Researchers at Washington University in St. Louis are developing an alternative to the current gold standard of brain imaging, functional magnetic resonance imaging (fMRI). The researchers’ technology would allow subjects to move freely while high-resolution images of the brain are generated using light-based technology. 

Through a small business technology transfer grant from the National Institutes of Health awarded to EsperImage, a Washington University startup founded by Washington University radiology professors Joseph P. Culver and Adam Eggebrecht, along with Jason Trobaugh and Ed Richter, both professors of practice in electrical and systems engineering, the effort centers on diffuse optical tomography (HD-DOT) technology. 

In contrast to fMRI, which is loud and constraining, wearable brain-imaging tech would enable the study of how brain areas work together to solve specific tasks and govern behavior under naturalistic conditions, said Culver, the Sherwood Moore Professor of Radiology at the Mallinckrodt Institute of Radiology and the primary inventor of the technology.
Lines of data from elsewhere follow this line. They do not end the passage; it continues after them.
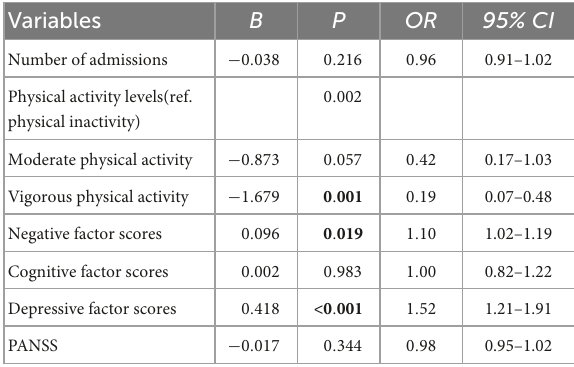
TABLE 4 Demographic and clinical variables independently associated with depressive symptoms by binary logistic regression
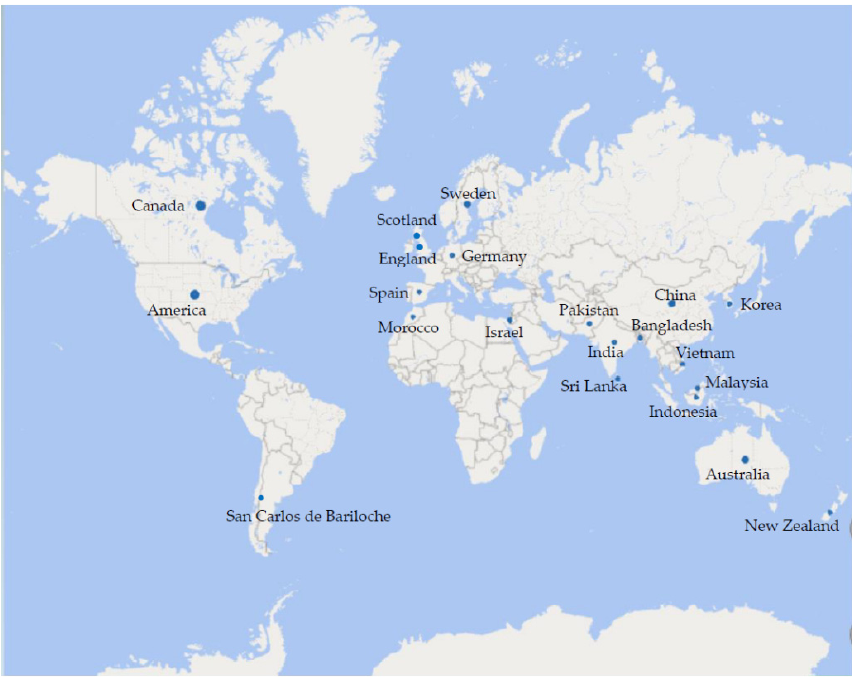
Figure 2. Countries involved in the included studies.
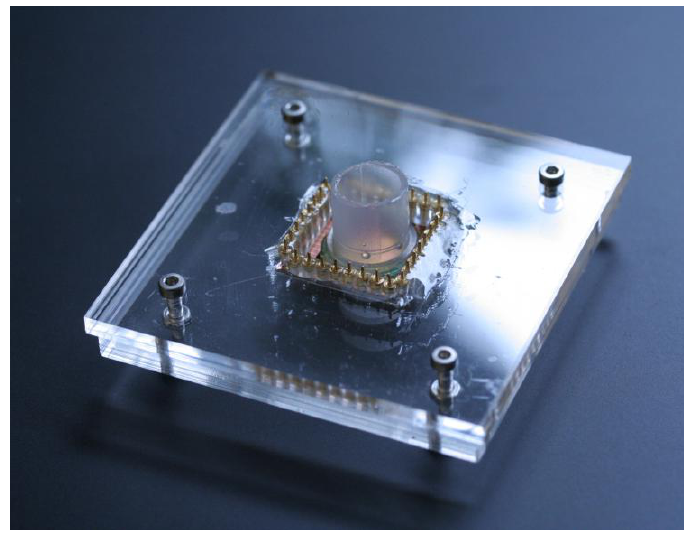
Figure 5. PMMA holder used for electrochemical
Wearable brain-imaging tech aims to reveal how the brain works in natural, realistic situations. Washington University in St. Louis faculty members (from left) Joseph P. Culver (holding a piece of a prototype imaging device), Jason Trobaugh, Ed Richter, and Adam Eggebrecht (not pictured) have received a grant from the NIH to develop and commercialize a brain-imaging cap that uses LED light to gauge brain activity. Courtesy of Elizabethe Holland Durando/Washington University in St. Louis.
Culver started designing the HD-DOT instrument for imaging the brain in 2005. The technique uses LED sources that beam in infrared light from outside the head, paired with detectors that measure the light coming back out. The signals collected by each source-detector pair contain information about local brain blood flow. By placing many sources and detectors in an interlaced high-density array all around the head, the researchers can map blood dynamics — a proxy for brain activity — all over the brain. Recently, Culver and colleagues demonstrated that they could use an HD-DOT cap to detect brain signals and then decode them to figure out what a person sees.

The researchers envision the cap as a research tool for cognitive neuroscientists. Such scientists study how brain activity, as measured by neuroimaging systems, relates to the complex cognitive functioning of the brain. For example, scientists could use such a cap to image the brains of children as they freely talk and interact with their caretakers. This would aid discovery about how language networks in the brain develop and contribute to normal or abnormal language acquisition.

The team intends to get the cap down to 4 lb, about the weight of a football helmet. The current prototype is 8 lb, plus a power source that fits inside a backpack. This is a significant reduction in weight compared to the first-generation HD-DOT devices, which weigh hundreds of pounds. Users had to sit in a fixed chair and wear a headset tethered to a bank of electronics the size of a chest of drawers.

The working design calls for a cap studded with 288 optical sensors, known as optodes, in the form of small copper-colored boxes about the size of an adult’s thumb. Each optode contains a light source, a detector, and eight tiny circuit boards that function together as a miniscule computer. In total, 72 minicomputers are connected to a digital network through the cap and their collective data are beamed by Wi-Fi to a central computer that acquires, analyzes, and displays the data.

According to Trobaugh, co-founder and CEO of EsperImage, the cap that the team is using in its current work took about five months to build. The challenge now, he said, is to advance the lab prototype to a commercial system that can be mass-produced and disseminated.